Lalu limfoma agresif yaitu limfoma ini memiliki pola pertumbuhan yang cepat. Pengobatannya dapat disembuhkan dengan kemoterapi. Kemudian limfoma sangat agresif yaitu limfoma ini tumbuh sangat cepat.


"Jadi indolen tumbuh perlahan tetapi sifatnya kronik atau menahun. Susah untuk sembuh tapi lebih terkontrol. Kemudian yang agresif diberikan obat lebih banyak dosus tinggi agar tujuan sembuh dan suatu saat stop obat serta tak mengalami kekambuhan. Begitu pula untuk yang jenis sangat agresif," paparnya.

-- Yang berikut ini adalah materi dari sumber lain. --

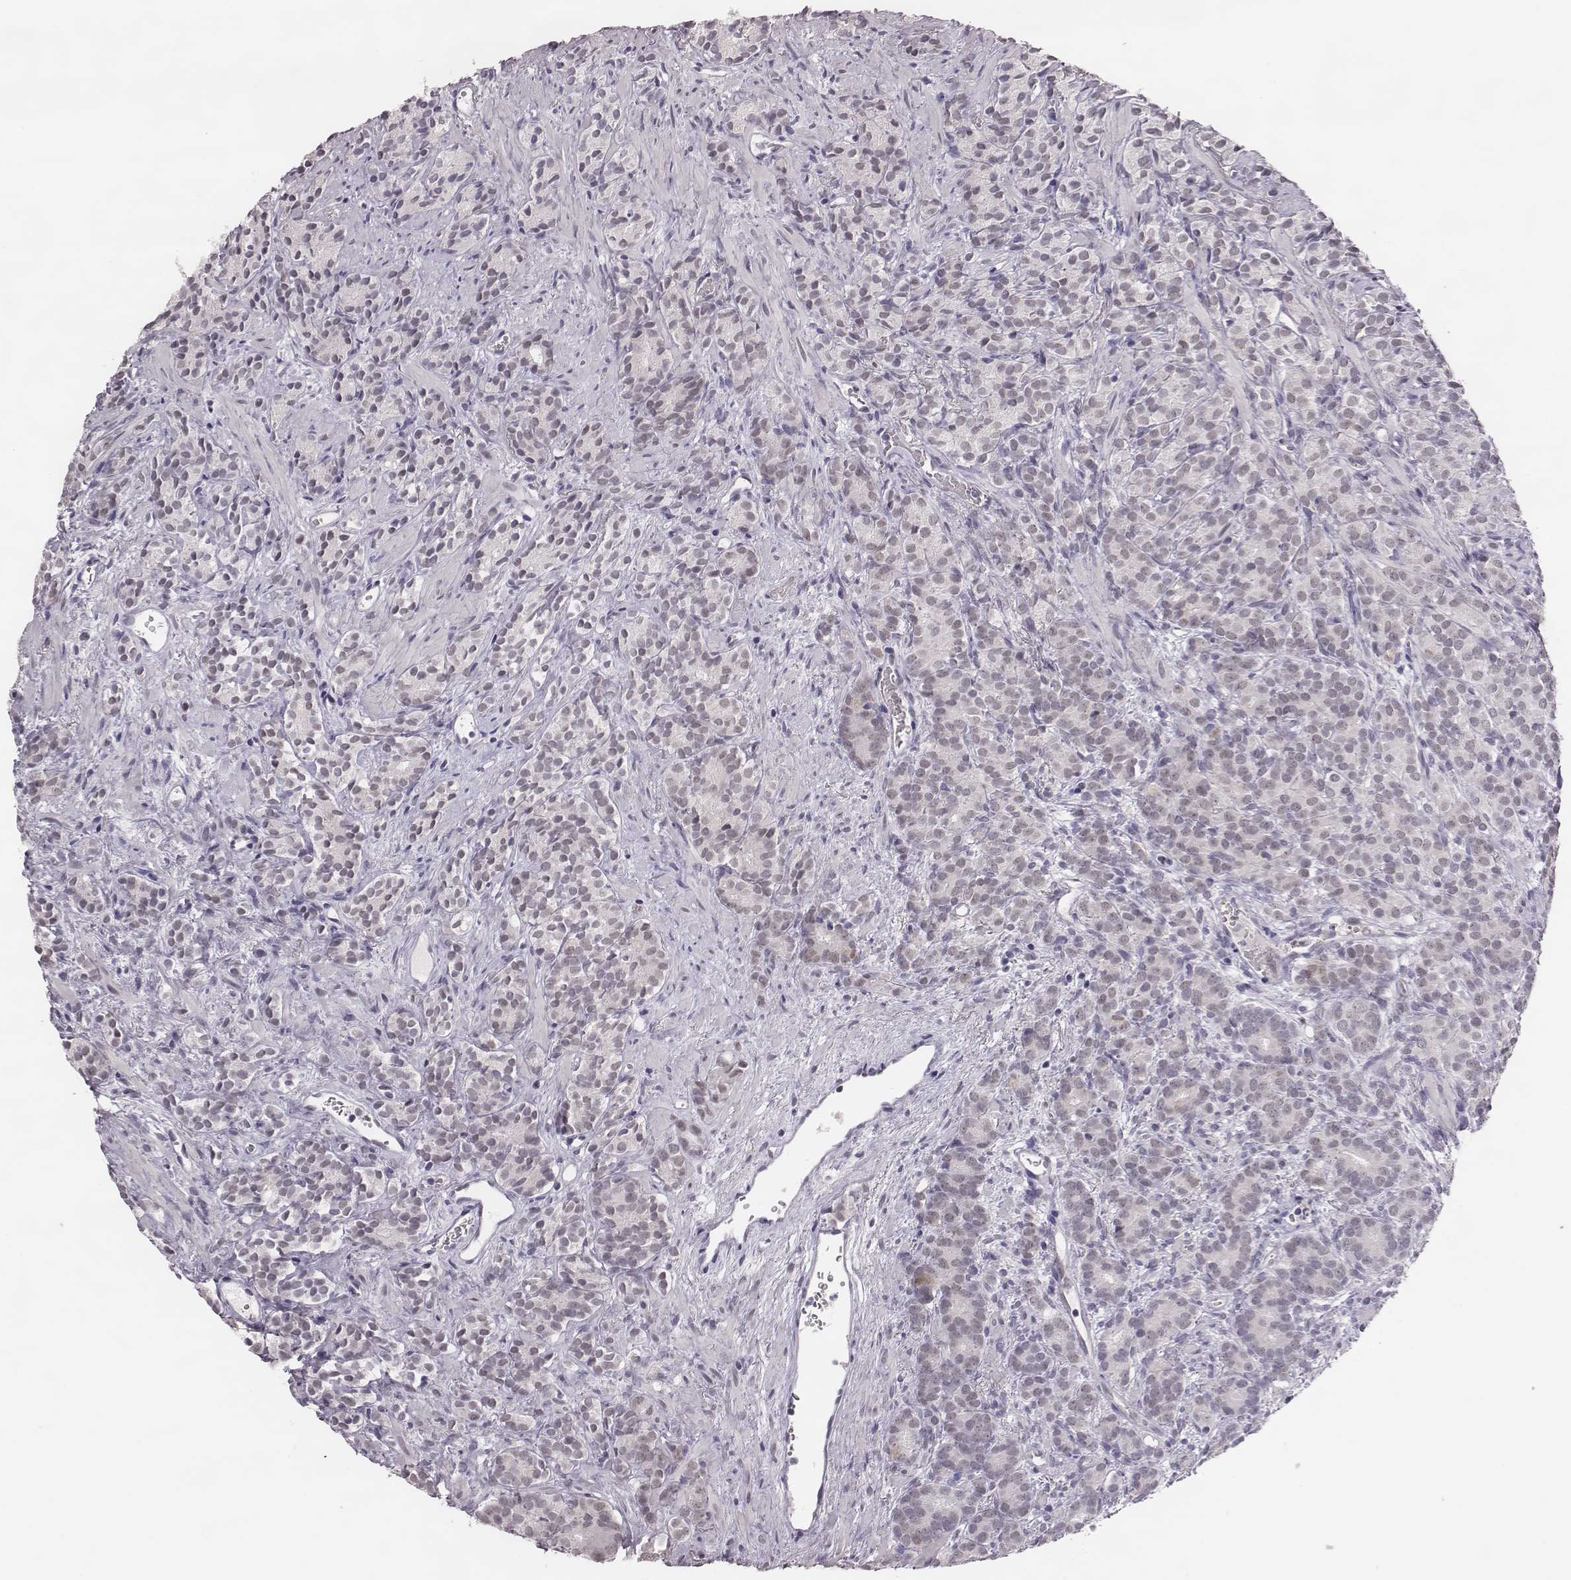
{"staining": {"intensity": "negative", "quantity": "none", "location": "none"}, "tissue": "prostate cancer", "cell_type": "Tumor cells", "image_type": "cancer", "snomed": [{"axis": "morphology", "description": "Adenocarcinoma, High grade"}, {"axis": "topography", "description": "Prostate"}], "caption": "The immunohistochemistry (IHC) photomicrograph has no significant staining in tumor cells of prostate cancer (adenocarcinoma (high-grade)) tissue.", "gene": "PBK", "patient": {"sex": "male", "age": 84}}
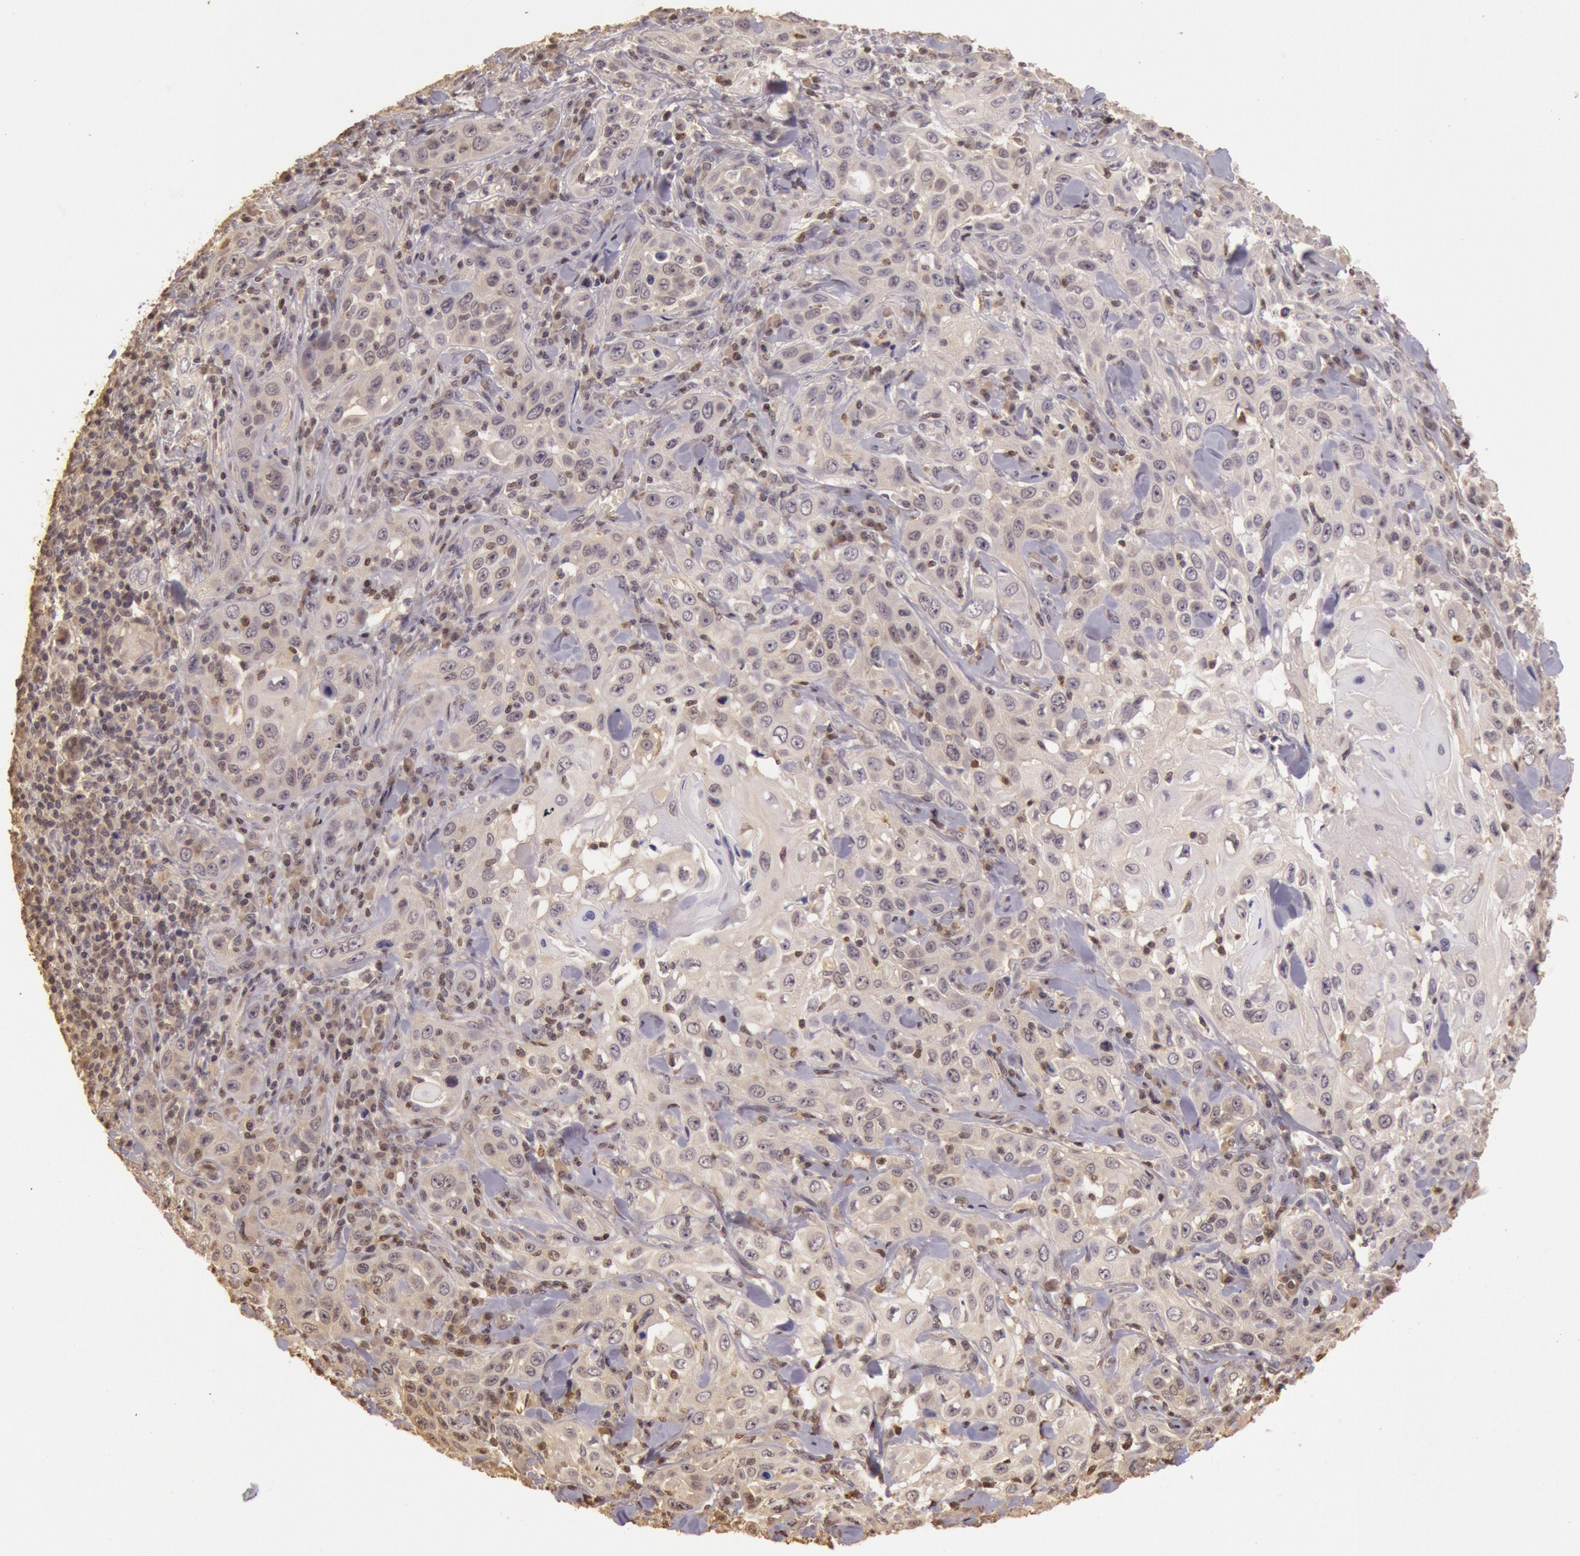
{"staining": {"intensity": "weak", "quantity": ">75%", "location": "cytoplasmic/membranous"}, "tissue": "skin cancer", "cell_type": "Tumor cells", "image_type": "cancer", "snomed": [{"axis": "morphology", "description": "Squamous cell carcinoma, NOS"}, {"axis": "topography", "description": "Skin"}], "caption": "DAB (3,3'-diaminobenzidine) immunohistochemical staining of skin cancer (squamous cell carcinoma) reveals weak cytoplasmic/membranous protein expression in about >75% of tumor cells. (DAB IHC, brown staining for protein, blue staining for nuclei).", "gene": "SOD1", "patient": {"sex": "male", "age": 84}}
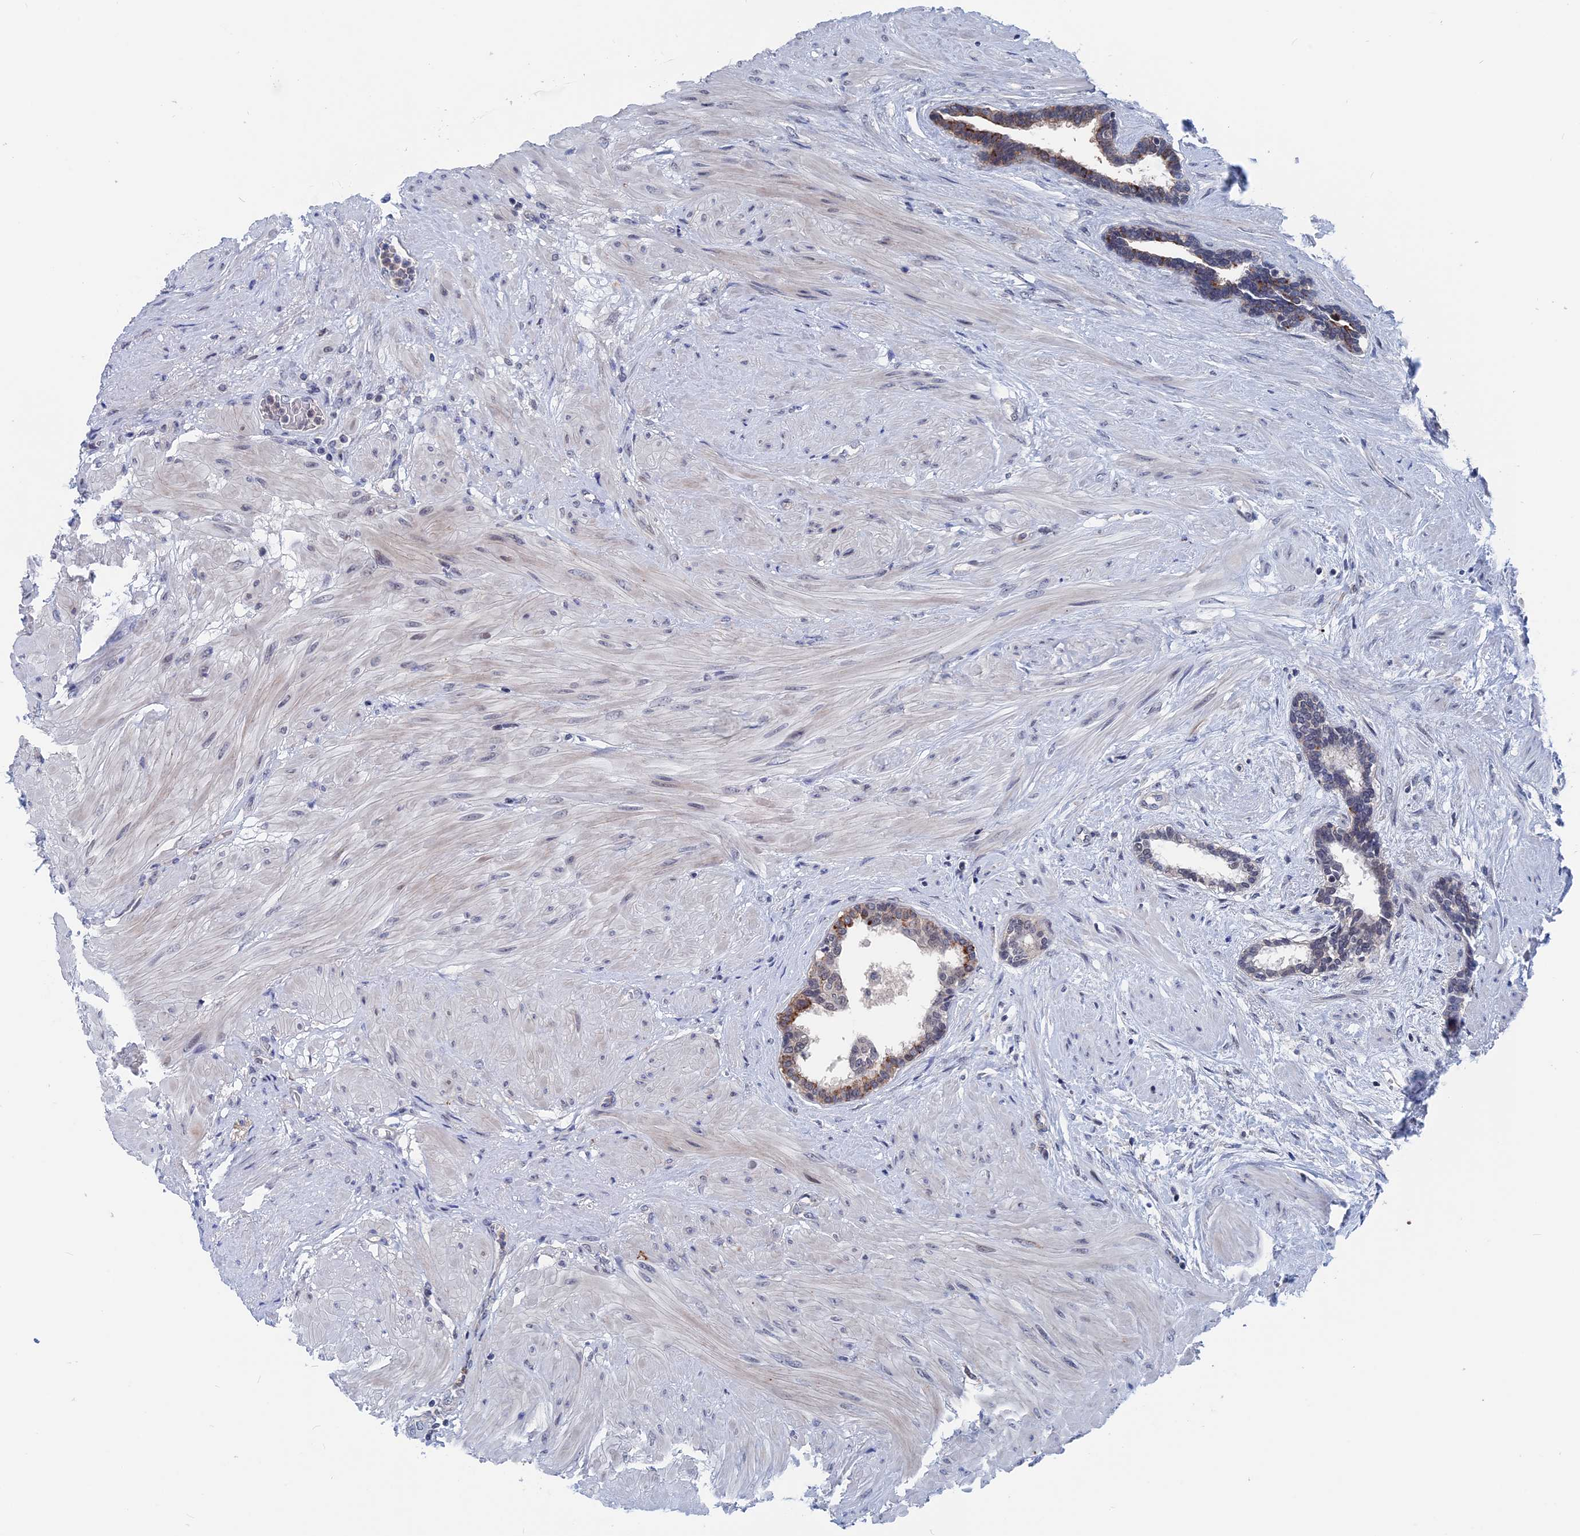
{"staining": {"intensity": "moderate", "quantity": "<25%", "location": "cytoplasmic/membranous"}, "tissue": "prostate", "cell_type": "Glandular cells", "image_type": "normal", "snomed": [{"axis": "morphology", "description": "Normal tissue, NOS"}, {"axis": "topography", "description": "Prostate"}], "caption": "Immunohistochemistry (IHC) micrograph of unremarkable prostate stained for a protein (brown), which reveals low levels of moderate cytoplasmic/membranous expression in about <25% of glandular cells.", "gene": "MARCHF3", "patient": {"sex": "male", "age": 48}}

Tak hanya di leher, ketiak atau selangkanan, limfoma jenis agresif pada non-hodgkin juga bisa muncul di otak. Jika sudah begitu, maka pengobatan dilakukan dengan penyinaran. Namun tentu akan berdampak pada efek samping yang hebat.


"Tipe agresif, ada juga di otak. Ini biasanya sulit bagj tin dokter. Jika pada orang muda biasanya fungsi otak terganggu. Lalu jika terjadi pada orang tua, itu bisa demensia atau lupa. Bisa juga muncul di kulit," pungkasnya.